Sober Magazine’de
Sober Magazine beğendiğim dergilerden; biraz hacimli ama eve getirdiniz mi evladiyelik…
Murat Can Uysal soruları, Umut Sakin fotoğraflarıyla Her Umut Ortak Arar’ı siteyi dergiye taşıdı. Uysal’ın özenle hazırladığı sorulardan üçünü buraya da aktarayım…
- Geçmişin izlerini taşıyan özel binaların hikayelerinin izini sürerken kendinizden izler bulduğunuz oluyor mu? Ne gibi farkındalıklar yaratıyor sizde mimari detaylar? İzdüşümleri neler hayatınıza dair?

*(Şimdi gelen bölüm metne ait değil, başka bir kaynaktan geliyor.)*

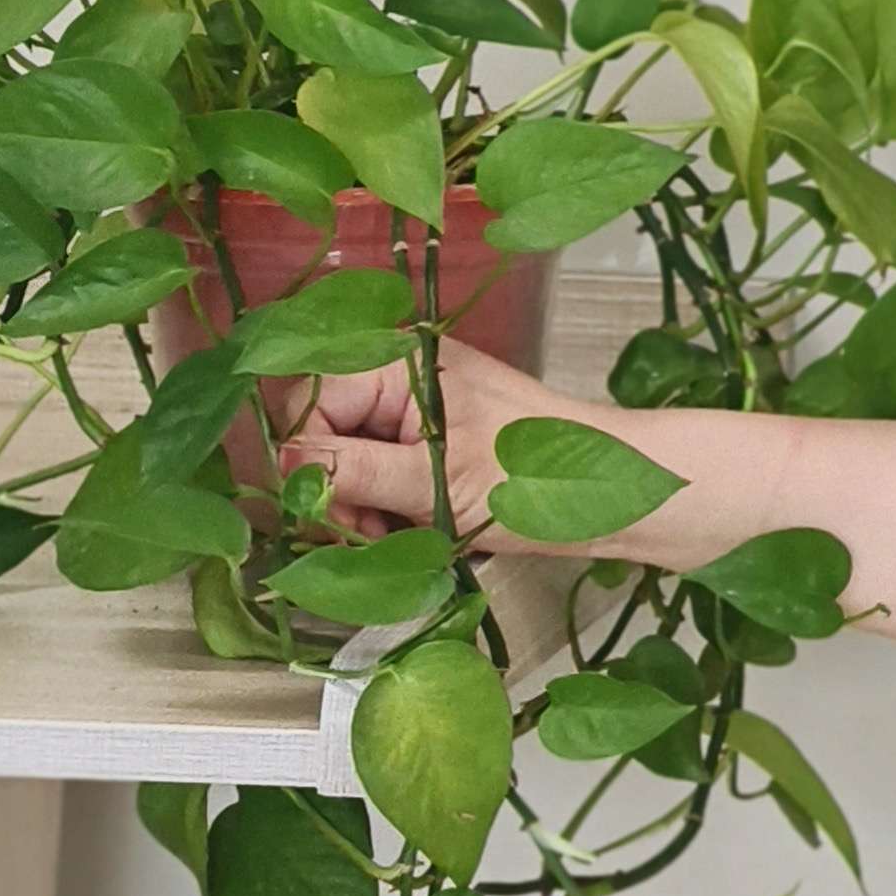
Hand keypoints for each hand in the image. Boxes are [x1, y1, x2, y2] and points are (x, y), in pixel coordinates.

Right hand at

Geçmiş takibini yapmak çok geliştirici, öğretici. Bugünü de daha iyi anlıyorsunuz, edebiyattan plastik sanata, bir dönemin politikacılarından skandallarına pek çok konuda ‘güncelleniyorsunuz’. Bizler Türkiye’de yaşayan insanlar olarak hafızadan sık sık koparılıyor ya da yeni metinlerle kandırılıyor ya da ‘yönlendiriliyoruz’. Yazılı kaynağın azlığı, umursamazlık, gömmecilik, çökmecilik bu durumu tetikliyor. Binaların geçmişine bakmak bir yapbozun parçalarını arayıp yavaş yavaş tamamlamak gibi. Bu ‘takibe’ başladığımda mimari detaylara daha çok ilgiliydim. Yine öyleyim. Ancak toplumsal hikâyeler, ilişkiler biraz daha öne geçti diyebilirim. Benim için en iyi bina “mimari açıdan değerli, hikâyeli” bina…
- Yaşanmışlık kavramı, insan hikayelerinin içinde mimarlık sizin için ne ifade ediyor?

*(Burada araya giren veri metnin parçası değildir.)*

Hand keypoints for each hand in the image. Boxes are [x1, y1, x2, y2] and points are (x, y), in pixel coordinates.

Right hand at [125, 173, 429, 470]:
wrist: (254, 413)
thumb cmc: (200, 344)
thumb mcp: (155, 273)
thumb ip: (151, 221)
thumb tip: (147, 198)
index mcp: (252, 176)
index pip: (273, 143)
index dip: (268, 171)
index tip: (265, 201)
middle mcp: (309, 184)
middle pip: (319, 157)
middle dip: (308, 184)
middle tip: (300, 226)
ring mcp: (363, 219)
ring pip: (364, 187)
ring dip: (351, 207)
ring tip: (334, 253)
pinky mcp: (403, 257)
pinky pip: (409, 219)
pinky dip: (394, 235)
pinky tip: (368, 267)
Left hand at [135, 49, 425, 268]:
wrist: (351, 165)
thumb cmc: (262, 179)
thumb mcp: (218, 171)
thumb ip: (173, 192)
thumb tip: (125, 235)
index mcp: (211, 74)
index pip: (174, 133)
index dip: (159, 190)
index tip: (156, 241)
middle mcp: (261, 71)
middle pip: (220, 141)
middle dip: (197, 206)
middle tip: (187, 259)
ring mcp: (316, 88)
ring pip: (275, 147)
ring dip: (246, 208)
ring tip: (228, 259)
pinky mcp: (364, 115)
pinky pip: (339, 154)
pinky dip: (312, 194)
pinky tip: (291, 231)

Haddim olmadan söyleyeceğim, bence mimarlık yaşanmış ve yaşanacaklarla çok ilgili bir şey. İyi mimarlık yaşama biraz tutkulu bir sıradan vatandaş tarafından da hissedilen bir şey. Çocuk yaşta da olsanız, iyi mimarlıkla yapılmış bir binaya girdiğinizde farkı hissedersiniz. Neredeyse ‘insanmışsacısa’ özlenen binalar, mimarisiyle-yaşattıklarıyla, hikayeleriyle sevilen binalar bence iyi mimarlık işi olan yapılar. Benim için “ışığı güzel” diye bir kriter var; kolay mı onu sağlamak…
- Her Umut Ortak Arar aracılığıyla kültürel miras, kişisel bellek / toplum belleği alanlarında merak eden / araştıran biri olarak mimarlık alanında hangi değerleri kaybettiğimizi düşünüyorsunuz? Hangi değerleri geri kazanabiliriz?
Milyonlarca insanın koca Türkiye’nin bir iki şehrinde yaşamaya çalışması mimarların suçu değil elbet ama bence büyük bir sorun. Güzel, kıymetli, ferah, bahçeli, hafıza barındıran pek çok bina, özellikle de İstanbul’da yerini büyük ve birbirine benzer yapı tiplerinden birine bırakıyor. Zaten azınlıkların ülkeden ayrılmaları sürecinde pek çok kıymetli yapının geçmişle bağı koparılmış, isimleri değiştirilmiş, içleri önemsenmemiş. Şimdi de korumak, inat, kavga, maddi yeterlilik, gusto ve bilinç gerektiriyor ki bu zor. İyi eğitimin, ortak kültürel değerlerin geri gelmesi iyi mimariyi de artırır diye düşünüyorum.